BM Güvenlik Konseyi Kararları Çerçevesinde Mali Krizi
Künye
DEMİREL, Naim. "BM Güvenlik Konseyi Kararları Çerçevesinde Mali Krizi." FSM İlmî Araştırmalar İnsan ve Toplum Bilimleri Dergisi, 11 (2018): 29-54.Özet
Birleşmiş Milletler kuruluşundan bu yana özellikle 90’lı yıllardan sonra aktif olarak
uluslararasası barış ve güveniği koruma kapsamında etkin kararlar almaya başladı. Özellikle
Yugoslavya kriziyle birlikte uluslararası toplumda uluslararası barış için bir umut
doğdu. Artık soğuk savaş sona ermiş her iki bloğa ait devletler bir araya gelerek uluslararası
barış için birlikte karar alabilir duruma gelmiştir. Hatta BM Güvenlik Konseyi
uygulamalarında uluslararası ilişkilerde esaslı bir kural olan “iç işlerine karışma yasağı”
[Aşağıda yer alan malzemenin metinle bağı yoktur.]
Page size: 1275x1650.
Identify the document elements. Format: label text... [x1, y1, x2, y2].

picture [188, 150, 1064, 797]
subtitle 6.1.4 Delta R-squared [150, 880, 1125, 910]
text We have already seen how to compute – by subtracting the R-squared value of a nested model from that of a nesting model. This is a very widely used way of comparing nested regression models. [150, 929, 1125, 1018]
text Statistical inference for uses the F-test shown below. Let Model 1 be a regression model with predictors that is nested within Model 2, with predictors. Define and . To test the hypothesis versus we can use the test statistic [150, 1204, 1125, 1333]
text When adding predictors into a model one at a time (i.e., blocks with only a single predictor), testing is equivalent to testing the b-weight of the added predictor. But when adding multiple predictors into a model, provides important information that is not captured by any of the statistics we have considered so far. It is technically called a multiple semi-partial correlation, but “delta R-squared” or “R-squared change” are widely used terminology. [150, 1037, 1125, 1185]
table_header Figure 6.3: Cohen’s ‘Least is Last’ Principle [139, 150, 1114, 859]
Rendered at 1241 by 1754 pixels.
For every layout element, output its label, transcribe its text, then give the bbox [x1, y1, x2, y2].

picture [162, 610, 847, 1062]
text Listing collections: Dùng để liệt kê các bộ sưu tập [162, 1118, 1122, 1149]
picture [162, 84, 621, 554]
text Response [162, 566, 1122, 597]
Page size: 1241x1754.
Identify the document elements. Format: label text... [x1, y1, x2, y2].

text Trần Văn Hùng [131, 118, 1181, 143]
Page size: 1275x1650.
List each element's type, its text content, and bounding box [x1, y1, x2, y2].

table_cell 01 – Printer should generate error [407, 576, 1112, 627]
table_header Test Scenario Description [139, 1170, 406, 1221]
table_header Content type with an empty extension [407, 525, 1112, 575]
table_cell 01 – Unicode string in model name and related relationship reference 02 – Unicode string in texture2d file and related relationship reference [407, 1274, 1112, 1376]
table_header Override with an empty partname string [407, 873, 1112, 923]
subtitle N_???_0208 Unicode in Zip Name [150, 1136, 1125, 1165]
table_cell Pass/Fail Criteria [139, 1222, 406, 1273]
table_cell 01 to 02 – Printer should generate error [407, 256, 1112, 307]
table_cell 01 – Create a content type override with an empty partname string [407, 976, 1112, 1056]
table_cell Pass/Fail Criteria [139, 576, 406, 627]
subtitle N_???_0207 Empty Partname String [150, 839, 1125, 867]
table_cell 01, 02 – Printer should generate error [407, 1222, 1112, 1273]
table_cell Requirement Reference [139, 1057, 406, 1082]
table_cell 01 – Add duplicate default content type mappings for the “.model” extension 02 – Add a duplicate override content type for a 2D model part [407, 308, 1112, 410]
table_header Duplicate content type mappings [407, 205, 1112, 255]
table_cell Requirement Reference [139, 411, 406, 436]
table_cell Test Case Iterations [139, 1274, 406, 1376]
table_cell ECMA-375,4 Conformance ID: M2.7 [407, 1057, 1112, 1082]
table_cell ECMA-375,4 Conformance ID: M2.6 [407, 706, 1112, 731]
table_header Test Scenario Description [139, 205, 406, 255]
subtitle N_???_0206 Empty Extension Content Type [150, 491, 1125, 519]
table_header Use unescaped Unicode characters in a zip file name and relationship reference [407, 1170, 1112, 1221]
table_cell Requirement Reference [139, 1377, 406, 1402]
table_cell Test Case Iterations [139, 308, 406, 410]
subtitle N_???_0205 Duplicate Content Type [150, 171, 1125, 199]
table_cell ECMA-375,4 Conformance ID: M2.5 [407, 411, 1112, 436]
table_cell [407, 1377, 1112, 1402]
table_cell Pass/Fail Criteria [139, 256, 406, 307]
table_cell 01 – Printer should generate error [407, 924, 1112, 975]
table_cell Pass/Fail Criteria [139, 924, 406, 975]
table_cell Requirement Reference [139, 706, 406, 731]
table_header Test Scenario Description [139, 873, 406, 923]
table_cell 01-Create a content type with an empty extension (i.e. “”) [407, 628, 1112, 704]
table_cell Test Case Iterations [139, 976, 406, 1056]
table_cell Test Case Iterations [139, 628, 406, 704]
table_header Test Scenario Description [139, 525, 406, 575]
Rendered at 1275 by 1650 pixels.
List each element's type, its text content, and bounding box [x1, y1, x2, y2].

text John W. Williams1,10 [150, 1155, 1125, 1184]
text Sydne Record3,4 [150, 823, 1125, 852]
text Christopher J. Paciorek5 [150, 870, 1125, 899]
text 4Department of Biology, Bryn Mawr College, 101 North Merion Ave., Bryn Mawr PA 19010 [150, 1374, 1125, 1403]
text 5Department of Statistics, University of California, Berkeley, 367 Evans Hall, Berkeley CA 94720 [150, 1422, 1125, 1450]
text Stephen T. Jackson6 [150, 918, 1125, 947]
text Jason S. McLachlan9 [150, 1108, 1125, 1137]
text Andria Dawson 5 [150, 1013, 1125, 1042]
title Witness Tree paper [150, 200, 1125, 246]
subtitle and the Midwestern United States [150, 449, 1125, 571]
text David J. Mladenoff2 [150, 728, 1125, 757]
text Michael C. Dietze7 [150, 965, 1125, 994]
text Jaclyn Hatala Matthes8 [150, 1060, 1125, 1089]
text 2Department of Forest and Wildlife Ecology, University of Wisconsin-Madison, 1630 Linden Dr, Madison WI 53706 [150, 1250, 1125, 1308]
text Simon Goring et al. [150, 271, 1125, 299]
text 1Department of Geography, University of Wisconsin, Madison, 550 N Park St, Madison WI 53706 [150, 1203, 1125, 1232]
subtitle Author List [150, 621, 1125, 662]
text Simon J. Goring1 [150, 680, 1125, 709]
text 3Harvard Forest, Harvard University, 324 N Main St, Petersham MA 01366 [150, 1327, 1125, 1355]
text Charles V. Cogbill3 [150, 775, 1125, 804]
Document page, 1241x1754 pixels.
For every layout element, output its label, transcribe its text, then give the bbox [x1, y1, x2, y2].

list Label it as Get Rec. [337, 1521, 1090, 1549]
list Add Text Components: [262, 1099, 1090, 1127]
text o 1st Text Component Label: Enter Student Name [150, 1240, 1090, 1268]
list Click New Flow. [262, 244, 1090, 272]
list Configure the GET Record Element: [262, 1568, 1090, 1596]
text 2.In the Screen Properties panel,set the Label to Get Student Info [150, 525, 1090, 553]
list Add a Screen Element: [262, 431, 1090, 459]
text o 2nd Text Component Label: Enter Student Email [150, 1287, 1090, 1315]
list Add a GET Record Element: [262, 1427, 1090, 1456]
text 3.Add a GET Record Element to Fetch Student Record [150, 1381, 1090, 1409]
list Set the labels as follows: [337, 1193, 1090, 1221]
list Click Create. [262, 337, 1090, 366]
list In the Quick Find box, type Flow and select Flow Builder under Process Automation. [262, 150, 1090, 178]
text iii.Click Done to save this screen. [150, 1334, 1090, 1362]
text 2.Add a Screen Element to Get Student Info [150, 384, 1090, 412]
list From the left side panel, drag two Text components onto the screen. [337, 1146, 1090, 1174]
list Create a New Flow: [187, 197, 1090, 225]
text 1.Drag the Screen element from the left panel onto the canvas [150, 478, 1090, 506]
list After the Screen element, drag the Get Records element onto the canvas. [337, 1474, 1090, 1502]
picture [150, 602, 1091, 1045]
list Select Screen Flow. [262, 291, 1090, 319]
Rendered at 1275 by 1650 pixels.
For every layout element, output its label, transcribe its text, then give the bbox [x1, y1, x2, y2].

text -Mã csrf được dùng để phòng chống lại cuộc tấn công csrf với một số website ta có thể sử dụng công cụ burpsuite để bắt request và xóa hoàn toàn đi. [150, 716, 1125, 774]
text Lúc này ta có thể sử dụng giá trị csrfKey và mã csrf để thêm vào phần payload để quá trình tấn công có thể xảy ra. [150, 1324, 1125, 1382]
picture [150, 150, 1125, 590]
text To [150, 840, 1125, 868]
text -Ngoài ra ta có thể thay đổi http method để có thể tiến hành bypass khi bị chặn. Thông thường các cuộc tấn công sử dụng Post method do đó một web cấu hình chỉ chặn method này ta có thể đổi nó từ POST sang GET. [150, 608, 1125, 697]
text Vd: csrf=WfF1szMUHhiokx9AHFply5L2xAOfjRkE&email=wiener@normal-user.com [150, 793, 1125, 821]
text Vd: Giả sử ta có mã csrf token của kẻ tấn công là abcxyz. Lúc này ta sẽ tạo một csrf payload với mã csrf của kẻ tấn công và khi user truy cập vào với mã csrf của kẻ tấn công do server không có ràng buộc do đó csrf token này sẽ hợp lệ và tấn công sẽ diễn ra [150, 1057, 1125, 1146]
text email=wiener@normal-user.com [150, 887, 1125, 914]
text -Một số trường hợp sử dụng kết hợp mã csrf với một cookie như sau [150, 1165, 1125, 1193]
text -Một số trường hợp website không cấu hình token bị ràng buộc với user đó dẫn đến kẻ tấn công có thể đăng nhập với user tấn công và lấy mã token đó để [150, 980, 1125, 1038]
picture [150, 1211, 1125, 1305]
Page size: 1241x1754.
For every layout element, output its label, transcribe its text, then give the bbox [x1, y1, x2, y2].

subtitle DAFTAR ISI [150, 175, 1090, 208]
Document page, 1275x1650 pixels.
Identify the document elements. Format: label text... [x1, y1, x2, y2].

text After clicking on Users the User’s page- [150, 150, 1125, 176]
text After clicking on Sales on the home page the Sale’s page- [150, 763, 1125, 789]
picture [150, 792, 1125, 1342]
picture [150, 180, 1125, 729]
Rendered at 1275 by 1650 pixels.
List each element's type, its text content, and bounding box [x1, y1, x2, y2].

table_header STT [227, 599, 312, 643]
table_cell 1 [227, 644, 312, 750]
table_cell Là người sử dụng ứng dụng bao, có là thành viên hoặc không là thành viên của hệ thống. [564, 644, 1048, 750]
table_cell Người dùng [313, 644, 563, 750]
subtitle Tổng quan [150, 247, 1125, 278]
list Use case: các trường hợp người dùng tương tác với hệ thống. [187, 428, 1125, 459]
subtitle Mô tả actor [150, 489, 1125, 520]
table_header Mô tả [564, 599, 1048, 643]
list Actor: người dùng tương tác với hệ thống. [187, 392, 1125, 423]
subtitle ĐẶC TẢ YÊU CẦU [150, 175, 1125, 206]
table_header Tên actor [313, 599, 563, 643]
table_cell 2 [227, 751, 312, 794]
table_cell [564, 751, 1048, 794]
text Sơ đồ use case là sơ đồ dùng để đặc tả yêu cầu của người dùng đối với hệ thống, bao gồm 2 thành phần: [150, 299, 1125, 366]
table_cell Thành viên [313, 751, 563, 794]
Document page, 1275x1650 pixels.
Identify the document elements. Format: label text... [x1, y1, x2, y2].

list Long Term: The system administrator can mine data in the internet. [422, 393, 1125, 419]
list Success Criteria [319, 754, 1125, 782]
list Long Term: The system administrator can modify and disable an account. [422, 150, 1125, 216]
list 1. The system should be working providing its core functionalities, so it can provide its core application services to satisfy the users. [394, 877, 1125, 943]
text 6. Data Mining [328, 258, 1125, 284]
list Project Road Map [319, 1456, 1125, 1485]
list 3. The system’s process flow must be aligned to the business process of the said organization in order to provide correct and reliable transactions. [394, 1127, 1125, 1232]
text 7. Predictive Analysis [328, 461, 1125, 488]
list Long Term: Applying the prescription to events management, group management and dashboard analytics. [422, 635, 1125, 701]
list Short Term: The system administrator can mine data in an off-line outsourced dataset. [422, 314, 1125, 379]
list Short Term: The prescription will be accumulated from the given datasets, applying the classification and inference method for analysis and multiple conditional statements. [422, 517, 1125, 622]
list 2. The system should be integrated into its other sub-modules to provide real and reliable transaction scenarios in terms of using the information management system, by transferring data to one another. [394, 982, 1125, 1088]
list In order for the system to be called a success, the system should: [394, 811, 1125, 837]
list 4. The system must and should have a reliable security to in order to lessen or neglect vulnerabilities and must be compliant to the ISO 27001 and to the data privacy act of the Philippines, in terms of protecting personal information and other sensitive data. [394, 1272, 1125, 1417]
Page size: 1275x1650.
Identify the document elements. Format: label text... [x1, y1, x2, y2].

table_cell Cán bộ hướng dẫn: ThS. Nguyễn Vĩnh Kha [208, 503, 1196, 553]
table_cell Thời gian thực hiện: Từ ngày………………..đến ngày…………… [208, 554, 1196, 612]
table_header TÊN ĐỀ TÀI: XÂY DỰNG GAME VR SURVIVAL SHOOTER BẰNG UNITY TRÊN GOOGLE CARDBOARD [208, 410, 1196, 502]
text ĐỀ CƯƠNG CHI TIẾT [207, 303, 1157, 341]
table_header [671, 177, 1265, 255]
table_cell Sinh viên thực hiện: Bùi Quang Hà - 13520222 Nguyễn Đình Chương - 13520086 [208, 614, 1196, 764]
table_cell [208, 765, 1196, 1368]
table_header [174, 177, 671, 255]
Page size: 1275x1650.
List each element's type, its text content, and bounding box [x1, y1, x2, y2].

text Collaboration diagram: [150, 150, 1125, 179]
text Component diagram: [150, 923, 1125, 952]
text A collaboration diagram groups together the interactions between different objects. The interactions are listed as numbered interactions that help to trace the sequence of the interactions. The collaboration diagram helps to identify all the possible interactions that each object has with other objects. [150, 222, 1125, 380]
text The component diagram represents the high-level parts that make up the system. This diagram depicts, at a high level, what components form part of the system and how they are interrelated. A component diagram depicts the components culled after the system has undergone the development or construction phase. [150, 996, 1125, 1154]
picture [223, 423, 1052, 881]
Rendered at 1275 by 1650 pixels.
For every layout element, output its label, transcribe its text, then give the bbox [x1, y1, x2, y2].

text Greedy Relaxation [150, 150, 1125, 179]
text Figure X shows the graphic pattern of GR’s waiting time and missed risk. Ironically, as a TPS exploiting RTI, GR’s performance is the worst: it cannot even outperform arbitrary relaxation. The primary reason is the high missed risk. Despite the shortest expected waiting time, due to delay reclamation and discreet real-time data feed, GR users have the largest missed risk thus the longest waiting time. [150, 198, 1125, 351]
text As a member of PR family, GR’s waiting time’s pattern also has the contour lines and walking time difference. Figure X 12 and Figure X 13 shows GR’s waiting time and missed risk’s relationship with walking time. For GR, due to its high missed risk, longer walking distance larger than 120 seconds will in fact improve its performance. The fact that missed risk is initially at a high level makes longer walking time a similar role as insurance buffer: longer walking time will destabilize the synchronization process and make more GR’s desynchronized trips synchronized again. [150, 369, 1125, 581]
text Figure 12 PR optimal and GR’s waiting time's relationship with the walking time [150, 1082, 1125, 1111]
(BM Sözleşmesi’nin 2/7. md) sebebiyle devletler arasında çatışma yokluğuna dayanan
barışın “negatif barış” olarak anlaşılmasından yanında, bir devletin içinde de barış içinde
birlikte yaşamayı ifade eden “pozitif barış” anlamıyla da uygulanması düşüncesi doğmaya
başladı. Fakat bu umut uzun sürmedi. Rusya’nın kısa sürede kendini toparlamasıyla
birlikte yine uluslararası toplumda çıkarlara dayalı kararlar alınmaya başlandı. Mali krizi
bu alanda alınan son ortak kararlardan birisidir. Bu çalışmada Mali krizi çerçevesinde
BM Güvenlik Konseyinin uluslararası barışın negatif anlamının yanında positif anlamı
da kararında esas almış mıdır, sorusunun cevabı aranmaktadır. The United Nations (UN) has adopted effective resolutions since its foundation, particularly
during 1990’s, for the sake of promotion and protection of global peace and
security. Especially following the UN’s firm stance for the Yugoslavia crisis, the hopes
for global peace have remarkably raised. The Cold Was had come to the end and the
states from the opposite alliance blocks of the Cold War were enabled to make decisions
altogether in order to protect global peace. In the UN Security Council’s practice, even
the idea that the concept of “positive peace,” which regards the internal peace of states as
a matter to be addressed by international community, could substitute the concept of “negative
peace,” which implies the peace situation only among states and does not regard
internal peace of states because of the main principle of non-intervention enacted in Article
2/7 of the UN Charter.Nevertheless, these hopes could not last long. As Russia could
gather its strength after a short while, the decision-making mechanism of the international
community became solely interest-based once again. In this article, the author is trying to
examine the question whether the UN Security Council has endorsed the concept of “positive
peace” or “negative peace” while its approach to Mali case, which is a remarkable
international crisis occurred in 2000’s.